WRITTEN REQUEST :: Count the lines in the data that contain the string "position" with matching case, and reply with the number alone.

ENTRIES PROVIDED ::
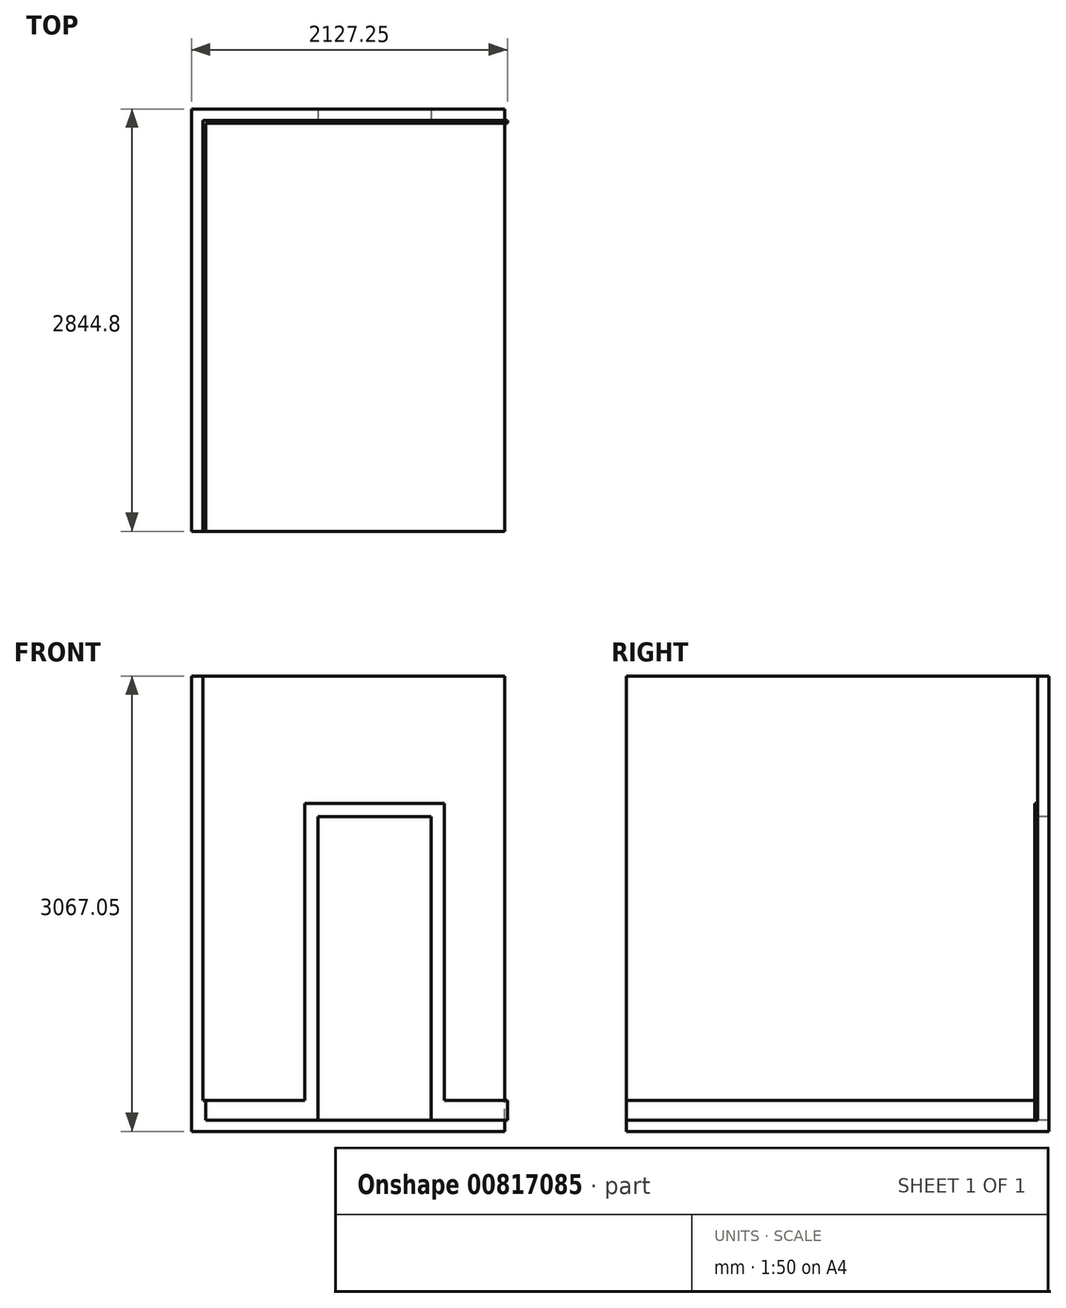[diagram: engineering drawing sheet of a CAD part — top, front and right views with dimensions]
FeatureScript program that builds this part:
annotation { "Feature Type Name" : "Feature", "Feature Type Description" : "" }
export const myFeature = defineFeature(function(context is Context, id is Id, definition is map)
    precondition{}
    {
        {
            var Q0;
            Q0=qCreatedBy(makeId("Right.planeOp"),FACE);
            var sketch = newSketch(context, id + "F0", { "sketchPlane" : qUnion([Q0])});
            skLineSegment(sketch, "E0.bottom", {"start": v(0, 0) * mm, "end": v(-2768.6, 0) * mm});
            skLineSegment(sketch, "E0.top", {"start": v(0, 2990.85) * mm, "end": v(-2768.6, 2990.85) * mm});
            skLineSegment(sketch, "E0.left", {"start": v(0, 0) * mm, "end": v(0, 2990.85) * mm});
            skLineSegment(sketch, "E0.right", {"start": v(-2768.6, 0) * mm, "end": v(-2768.6, 2990.85) * mm});
            skSolve(sketch);
        }
        {
            var Q0;
            Q0=makeQuery(id+"F0.imprint","IMPRINT",FACE,{"disambiguationData":[TD([[makeQuery(id+"F0.imprint","IMPRINT",EDGE,{"derivedFrom":sQuery(id+"F0.wireOp",EDGE,"E0.bottom")}),-1.0]])]});
            extrude(context, id + "F1", {"entities" : qUnion([Q0]), "oppositeDirection" : true, "depth" : 76.2 * mm, "offsetDistance" : 25.4 * mm});
        }
        {
            var Q0;
            Q0=makeQuery(id+"F1.opExtrude","SWEPT_FACE",FACE,{"disambiguationData":[OSD([sQuery(id+"F0.wireOp",EDGE,"E0.left")])]});
            var sketch = newSketch(context, id + "F2", { "sketchPlane" : qUnion([Q0])});
            skLineSegment(sketch, "E1.bottom", {"start": v(76.2, 0) * mm, "end": v(-2032, 0) * mm});
            skLineSegment(sketch, "E1.top", {"start": v(76.2, 2990.85) * mm, "end": v(-2032, 2990.85) * mm});
            skLineSegment(sketch, "E1.left", {"start": v(76.2, 0) * mm, "end": v(76.2, 2990.85) * mm});
            skLineSegment(sketch, "E1.right", {"start": v(-2032, 0) * mm, "end": v(-2032, 2990.85) * mm});
            skSolve(sketch);
        }
        {
            var Q0;
            Q0 = qSketchRegion(id + "F2", true);
            extrude(context, id + "F3", {"entities" : qUnion([Q0]), "operationType" : NewBodyOperationType.ADD, "depth" : 76.2 * mm, "offsetDistance" : 25.4 * mm});
        }
        {
            var Q0;
            Q0=makeQuery(id+"F3.boolean.opBoolean","MERGE",FACE,{"derivedFrom":[makeQuery(id+"F1.opExtrude","SWEPT_FACE",FACE,{"disambiguationData":[OSD([sQuery(id+"F0.wireOp",EDGE,"E0.bottom")])]}),makeQuery(id+"F3.opExtrude","SWEPT_FACE",FACE,{"disambiguationData":[OSD([sQuery(id+"F2.wireOp",EDGE,"E1.bottom")])]})]});
            var sketch = newSketch(context, id + "F4", { "sketchPlane" : qUnion([Q0])});
            skLineSegment(sketch, "E2.bottom", {"start": v(-76.2, -76.2) * mm, "end": v(2032, -76.2) * mm});
            skLineSegment(sketch, "E2.top", {"start": v(-76.2, 2768.6) * mm, "end": v(2032, 2768.6) * mm});
            skLineSegment(sketch, "E2.left", {"start": v(-76.2, -76.2) * mm, "end": v(-76.2, 2768.6) * mm});
            skLineSegment(sketch, "E2.right", {"start": v(2032, -76.2) * mm, "end": v(2032, 2768.6) * mm});
            skSolve(sketch);
        }
        {
            var Q0;
            Q0 = qSketchRegion(id + "F4", true);
            extrude(context, id + "F5", {"entities" : qUnion([Q0]), "operationType" : NewBodyOperationType.ADD, "depth" : 76.2 * mm, "offsetDistance" : 25.4 * mm});
        }
        {
            var Q0;
            Q0=makeQuery(id+"F3.opExtrude","CAP_FACE",FACE,{"disambiguationData":[OSD([sQuery(id+"F2.wireOp",EDGE,"E1.bottom"),sQuery(id+"F2.wireOp",EDGE,"E1.top"),sQuery(id+"F2.wireOp",EDGE,"E1.left"),sQuery(id+"F2.wireOp",EDGE,"E1.right")])],"isStart":true});
            var sketch = newSketch(context, id + "F6", { "sketchPlane" : qUnion([Q0])});
            skPoint(sketch, "E3", {"position": v(774.7, 0) * mm});
            skLineSegment(sketch, "E4.bottom", {"start": v(774.7, 0) * mm, "end": v(1536.7, 0) * mm});
            skLineSegment(sketch, "E4.top", {"start": v(774.7, 2044.7) * mm, "end": v(1536.7, 2044.7) * mm});
            skLineSegment(sketch, "E4.left", {"start": v(774.7, 0) * mm, "end": v(774.7, 2044.7) * mm});
            skLineSegment(sketch, "E4.right", {"start": v(1536.7, 0) * mm, "end": v(1536.7, 2044.7) * mm});
            skSolve(sketch);
        }
        {
            var Q0;
            Q0=makeQuery(id+"F6.imprint","IMPRINT",FACE,{"disambiguationData":[TD([[makeQuery(id+"F6.imprint","IMPRINT",EDGE,{"derivedFrom":sQuery(id+"F6.wireOp",EDGE,"E4.bottom")}),1.0]])]});
            extrude(context, id + "F7", {"entities" : qUnion([Q0]), "operationType" : NewBodyOperationType.REMOVE, "oppositeDirection" : true, "depth" : 76.2 * mm, "offsetDistance" : 25.4 * mm});
        }
        {
            var Q0;
            Q0=makeQuery(id+"F5.boolean.opBoolean","MERGE",FACE,{"derivedFrom":[makeQuery(id+"F1.opExtrude","SWEPT_FACE",FACE,{"disambiguationData":[OSD([sQuery(id+"F0.wireOp",EDGE,"E0.right")])]}),makeQuery(id+"F5.opExtrude","SWEPT_FACE",FACE,{"disambiguationData":[OSD([sQuery(id+"F4.wireOp",EDGE,"E2.top")])]})]});
            var sketch = newSketch(context, id + "F8", { "sketchPlane" : qUnion([Q0])});
            skLineSegment(sketch, "E5.bottom", {"start": v(0, 0) * mm, "end": v(19.05, 0) * mm});
            skLineSegment(sketch, "E5.top", {"start": v(0, 133.35) * mm, "end": v(19.05, 133.35) * mm});
            skLineSegment(sketch, "E5.left", {"start": v(0, 0) * mm, "end": v(0, 133.35) * mm});
            skLineSegment(sketch, "E5.right", {"start": v(19.05, 0) * mm, "end": v(19.05, 133.35) * mm});
            skSolve(sketch);
        }
        {
            var Q0;
            Q0=makeQuery(id+"F8.imprint","IMPRINT",FACE,{"disambiguationData":[TD([[makeQuery(id+"F8.imprint","IMPRINT",EDGE,{"derivedFrom":sQuery(id+"F8.wireOp",EDGE,"E5.bottom")}),1.0]])]});
            extrude(context, id + "F9", {"entities" : qUnion([Q0]), "operationType" : NewBodyOperationType.ADD, "oppositeDirection" : true, "depth" : 2768.6 * mm, "offsetDistance" : 25.4 * mm});
        }
        {
            var Q0;
            Q0=makeQuery(id+"F9.opExtrude","SWEPT_FACE",FACE,{"disambiguationData":[OSD([sQuery(id+"F8.wireOp",EDGE,"E5.right")])]});
            var sketch = newSketch(context, id + "F10", { "sketchPlane" : qUnion([Q0])});
            skLineSegment(sketch, "E6.bottom", {"start": v(0, 0) * mm, "end": v(-19.05, 0) * mm});
            skLineSegment(sketch, "E6.top", {"start": v(0, 133.35) * mm, "end": v(-19.05, 133.35) * mm});
            skLineSegment(sketch, "E6.left", {"start": v(0, 0) * mm, "end": v(0, 133.35) * mm});
            skLineSegment(sketch, "E6.right", {"start": v(-19.05, 0) * mm, "end": v(-19.05, 133.35) * mm});
            skSolve(sketch);
        }
        {
            var Q0;
            Q0=makeQuery(id+"F10.imprint","IMPRINT",FACE,{"disambiguationData":[TD([[makeQuery(id+"F10.imprint","IMPRINT",EDGE,{"derivedFrom":sQuery(id+"F10.wireOp",EDGE,"E6.bottom")}),-1.0]])]});
            extrude(context, id + "F11", {"entities" : qUnion([Q0]), "operationType" : NewBodyOperationType.ADD, "depth" : 2032 * mm, "offsetDistance" : 25.4 * mm});
        }
        {
            var Q0;
            Q0=makeQuery(id+"F11.boolean.opBoolean","MERGE",FACE,{"derivedFrom":[makeQuery(id+"F9.opExtrude","SWEPT_FACE",FACE,{"disambiguationData":[OSD([sQuery(id+"F8.wireOp",EDGE,"E5.top")])]}),makeQuery(id+"F11.opExtrude","SWEPT_FACE",FACE,{"disambiguationData":[OSD([sQuery(id+"F10.wireOp",EDGE,"E6.top")])]})]});
            var sketch = newSketch(context, id + "F12", { "sketchPlane" : qUnion([Q0])});
            skPoint(sketch, "E7", {"position": v(685.8, 0) * mm});
            skLineSegment(sketch, "E8.bottom", {"start": v(685.8, 0) * mm, "end": v(1625.6, 0) * mm});
            skLineSegment(sketch, "E8.top", {"start": v(685.8, -19.05) * mm, "end": v(1625.6, -19.05) * mm});
            skLineSegment(sketch, "E8.left", {"start": v(685.8, 0) * mm, "end": v(685.8, -19.05) * mm});
            skLineSegment(sketch, "E8.right", {"start": v(1625.6, 0) * mm, "end": v(1625.6, -19.05) * mm});
            skSolve(sketch);
        }
        {
            var Q0;
            Q0 = qSketchRegion(id + "F12", true);
            extrude(context, id + "F13", {"entities" : qUnion([Q0]), "operationType" : NewBodyOperationType.ADD, "depth" : 2000.25 * mm, "offsetDistance" : 25.4 * mm});
        }
        {
            var Q0;
            Q0 = qSketchRegion(id + "F6", true);
            extrude(context, id + "F14", {"entities" : qUnion([Q0]), "operationType" : NewBodyOperationType.REMOVE, "depth" : 19.05 * mm, "offsetDistance" : 25.4 * mm});
        }
    });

TASK OUTPUT :: 2